Ministry is odd work. Sometimes frustrating, sometimes heartbreaking, sometimes exciting, sometimes satisfying, but always odd. Sometimes it involves fixing an old toilet chain with a paper clip, or making a checklist that includes cookies, kitty litter buckets, a manuscript, and an overnight bag. It involves changing gears from the sublime to the absurd and back again, always expecting that something unexpected will come up.

For all the things I know how to do, or am learning, I keep finding there are more things I do not even know where to start with. So I hope that, like the butterknife, my showing up and being of service in the moment is enough.

A butterknife, after all, is great for spreading butter, or cutting pancakes; but it also makes a serviceable standard screwdriver in a pinch, and can be pressed into service as an ice scraper, or used to jimmy open a stuck cocoa can or a recalcitrant bathroom door. It can be a straight edge, or a thumbtack-pusher, or used to stir the spaghetti sauce when the spoon has escaped somewhere. There are better tools for most of these things, but then in the moment there is the butterknife.

Posted in Reflections

Out of the Deep

Out of the deep
Have I called unto Thee, O Lord —
Lord, hear my voice!

Psalm 130:1-2a
tr. from Requiem, John Rutter

The first snow fell this week. So did the second snow, and that has stuck, and the pool has frozen over firmly enough to support the neighbor’s rotund clumsy cat, which lost its balance trying to drink the other day and landed, perplexed, on the surface while I watched out the window. The third snow is coming, tomorrow night into the next, and that will require shoveling the walks and borrowing Spouse’s car when I go down to Portland overnight.

It is a month out from the election, give or take a couple of days. In that time I have crafted and delivered three worship services (two Sundays and one weeknight) and worked three overnights and a day shift on-call at the hospital, and done the other things with (mostly) calm efficiency, and also finished this morning the last sequence of blocks for what will become a small bright quilt in the next week or two.

I am functional. I am so very functional. I take pleasure – pride, perhaps – in my capacity to be highly functional under stressful conditions. I get satisfaction from being able to show up and deliver even when things are falling apart.

But my heart is not in it.

My heart – small wild thing that it is, with flashing eyes – has gone to ground, disappeared into a tangled thicket of branches and old roots, wary and invisible, silently observing a world that has once again demonstrated its pervasive untrustworthiness and inherent danger.

Whatever other image you may have in your head, this is also what PTSD looks like, or feels like: for me, it’s an emotional flashback to my Reagan-era childhood of being bullied and social manipulation and parental disengagement, all under the sociopolitical cloud of imminent thermonuclear armageddon and/or the Holy Rapture, whichever came first.

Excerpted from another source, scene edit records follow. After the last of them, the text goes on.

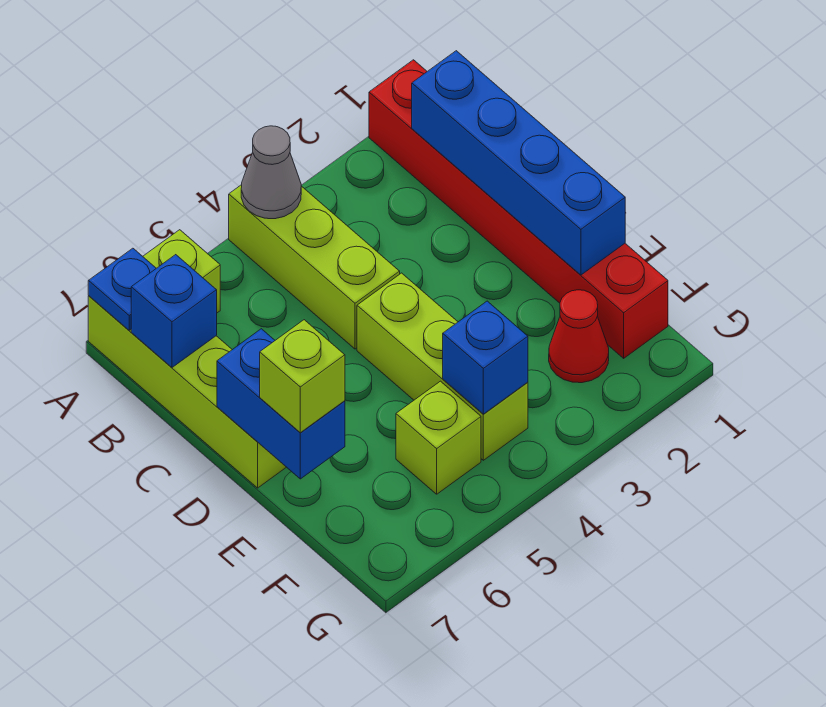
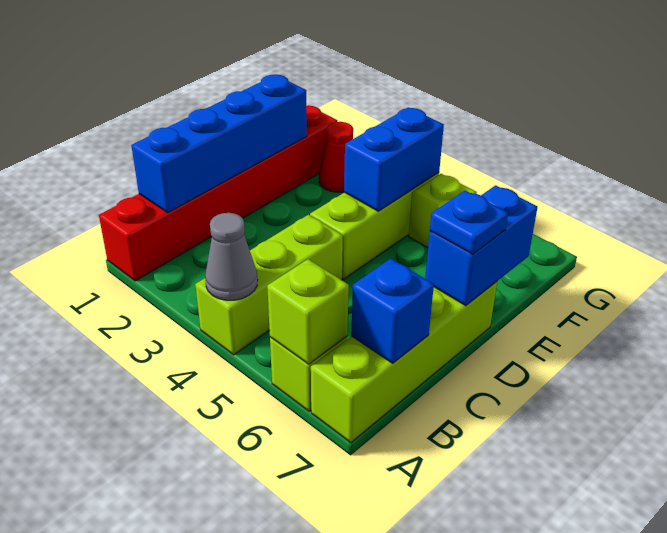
blue plate A7 level 2 -> blue plate D7 level 3
lime brick E7 level 3 -> lime brick A6 level 2
blue brick F4 level 2 -> blue brick E4:F4 level 2

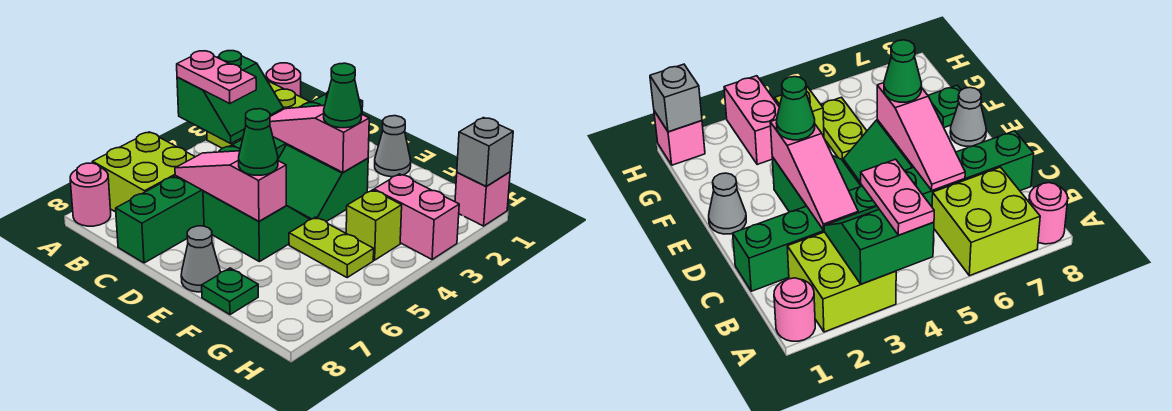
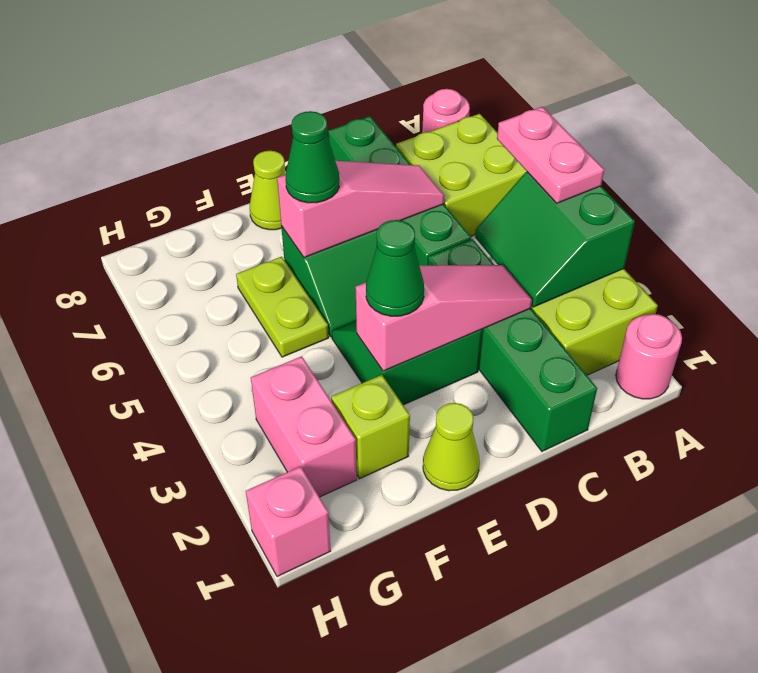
pink plate A4:B4 level 3 -> pink plate A4:A5 level 3
grey cone E1 level 1 -> lime cone E1 level 1
grey cone E8 level 1 -> lime cone E8 level 1
lime plate F5:G5 level 1 -> lime plate F5:F6 level 1
green plate F8 level 1 -> none
pink brick G3:H3 level 1 -> pink brick G2:G3 level 1
lime brick G4 level 1 -> lime brick F2 level 1
grey brick H1 level 2 -> none

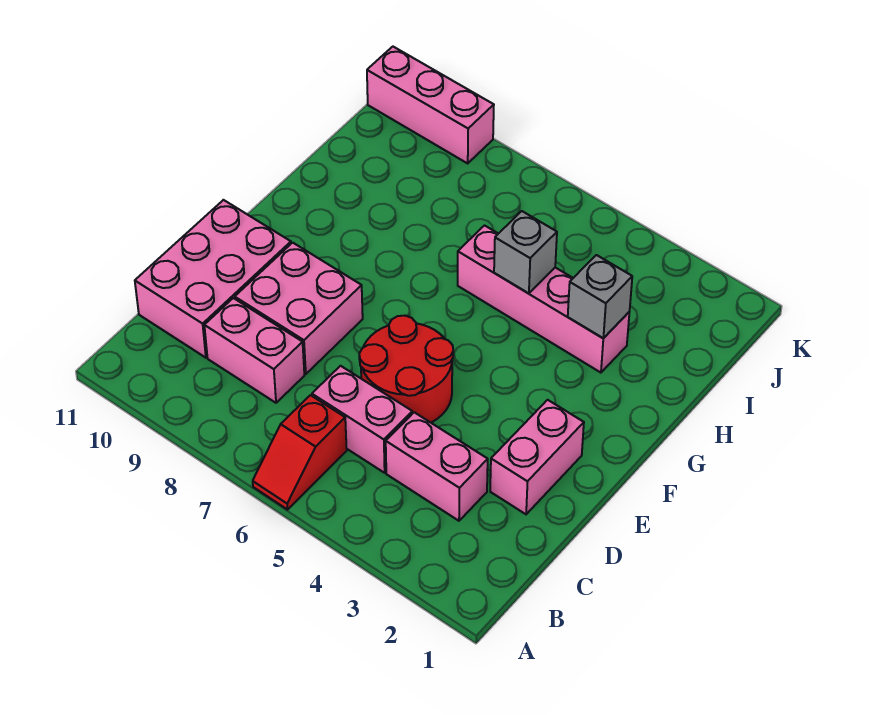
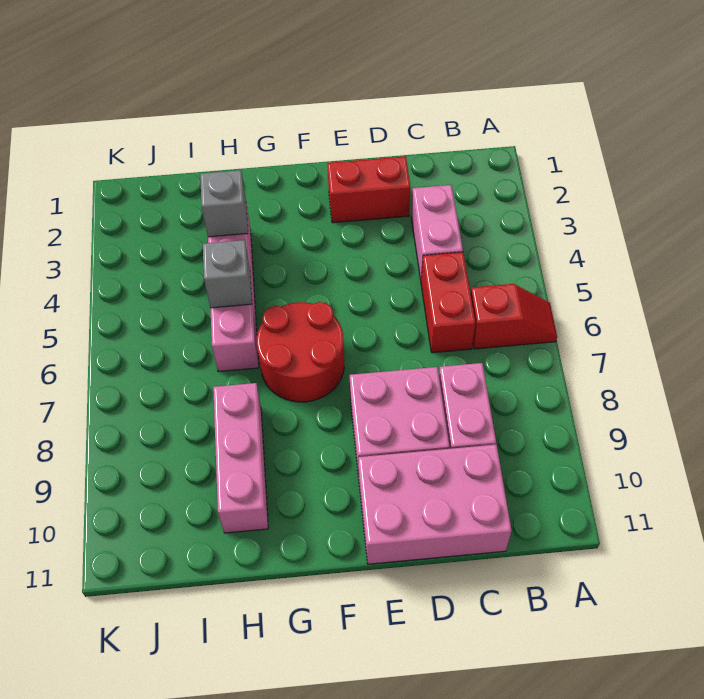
pink brick C5:C6 level 1 -> red brick C5:C6 level 1
pink brick D2:E2 level 1 -> red brick D2:E2 level 1
red round brick D5:E6 level 1 -> red round brick F6:G7 level 1
pink brick K9:K11 level 1 -> pink brick H8:H10 level 1

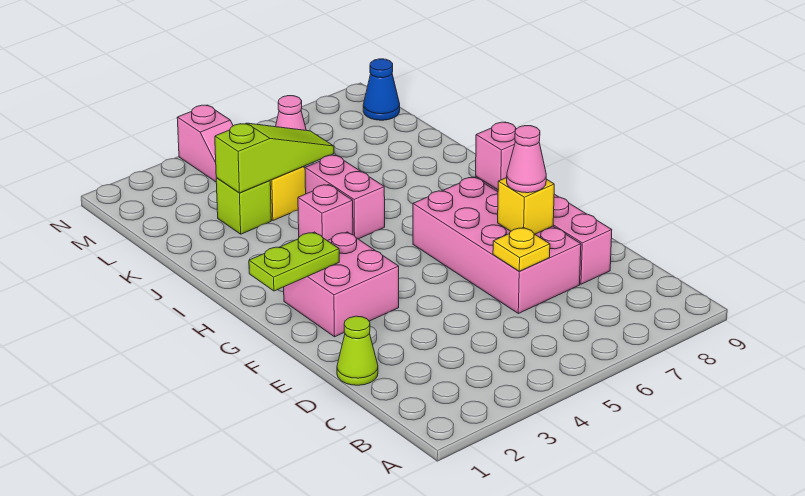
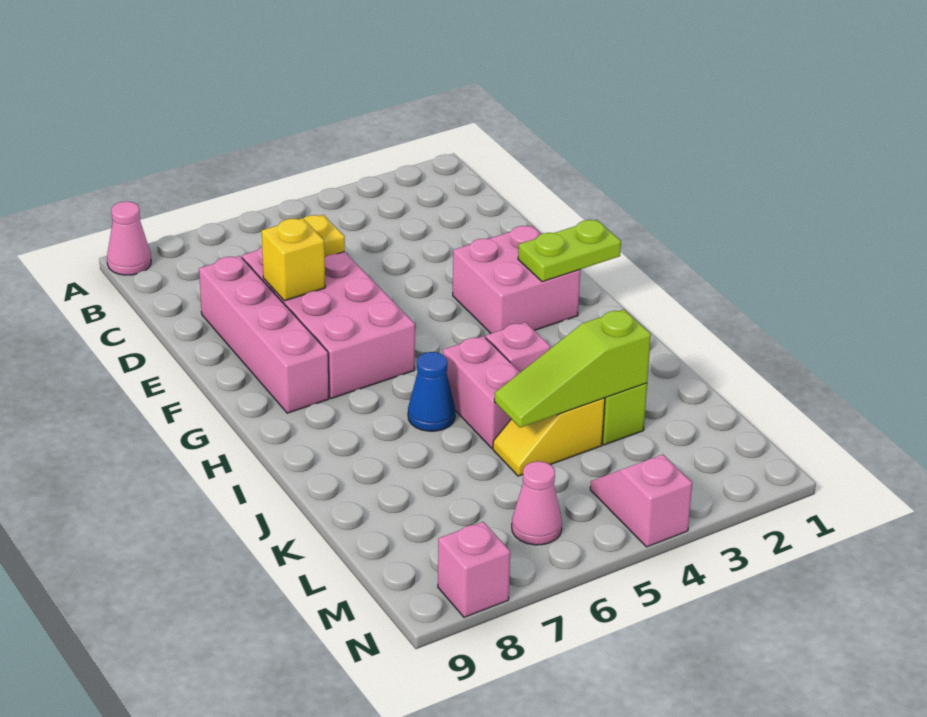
lime cone D1 level 1 -> none
pink cone E7 level 3 -> pink cone A9 level 1
pink brick G8 level 2 -> pink brick N8 level 1
blue cone M9 level 1 -> blue cone I6 level 1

When all experience feels pervasively, inescapably dangerous; when continued survival depends on being favored, or at least overlooked, by those with slightly more power in a rigged system; when authority is ineffectual or malevolent or just plain not there: the heart learns wildness to survive. It grows claws and teeth, learns to bite hard and writhe free and escape certain destruction. Stay back, it hisses, fangs bared and eyes glittering. When the world is unwelcoming, the heart learns how to survive — and nothing more.

When one doesn’t know anything else, one learns to function without it.

What is different, this time around, is that I miss my heart, that small wild tender thing. It was starting to become tame, a little bit anyway, and beginning to learn trust; that now seems much harder.

And also, when I pretend not to notice its glittering eyes watching me from the shadows, I imagine that my heart would also rather not hide and fight always, but has forgotten how to do that other thing for which it knows no name, newly learned and sweet.